Instructions for the task >> Pull every line holding the word "посадка" from the data below and copy it.

======== Data extracts

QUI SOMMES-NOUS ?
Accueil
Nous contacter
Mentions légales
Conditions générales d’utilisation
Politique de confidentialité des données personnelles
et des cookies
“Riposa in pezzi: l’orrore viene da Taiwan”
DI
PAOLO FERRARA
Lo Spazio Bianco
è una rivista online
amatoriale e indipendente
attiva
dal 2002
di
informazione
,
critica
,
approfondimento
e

================
======== Data extracts

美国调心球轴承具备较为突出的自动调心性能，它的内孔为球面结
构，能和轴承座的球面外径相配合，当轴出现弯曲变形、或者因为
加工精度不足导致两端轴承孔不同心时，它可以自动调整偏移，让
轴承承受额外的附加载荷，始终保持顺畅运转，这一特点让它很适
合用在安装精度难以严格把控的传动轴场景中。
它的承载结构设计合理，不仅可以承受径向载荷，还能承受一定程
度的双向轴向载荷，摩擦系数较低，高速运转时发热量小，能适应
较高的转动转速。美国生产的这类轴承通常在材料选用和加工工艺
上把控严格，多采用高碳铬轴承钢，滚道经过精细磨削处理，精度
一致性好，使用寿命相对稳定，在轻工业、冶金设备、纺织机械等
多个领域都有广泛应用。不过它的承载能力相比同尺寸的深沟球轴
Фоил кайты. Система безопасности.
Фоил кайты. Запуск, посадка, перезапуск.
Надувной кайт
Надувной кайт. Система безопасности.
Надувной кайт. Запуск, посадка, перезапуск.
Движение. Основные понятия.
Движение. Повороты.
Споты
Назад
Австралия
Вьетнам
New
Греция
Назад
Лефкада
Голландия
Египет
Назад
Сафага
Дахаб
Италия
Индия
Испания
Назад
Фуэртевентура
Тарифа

================
======== Data extracts

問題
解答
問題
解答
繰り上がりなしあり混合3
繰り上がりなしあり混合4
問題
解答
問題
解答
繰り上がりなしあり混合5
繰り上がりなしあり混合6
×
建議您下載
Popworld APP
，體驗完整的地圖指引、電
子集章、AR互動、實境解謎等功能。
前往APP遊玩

================

Answer below >>
Фоил кайты. Запуск, посадка, перезапуск.
Надувной кайт. Запуск, посадка, перезапуск.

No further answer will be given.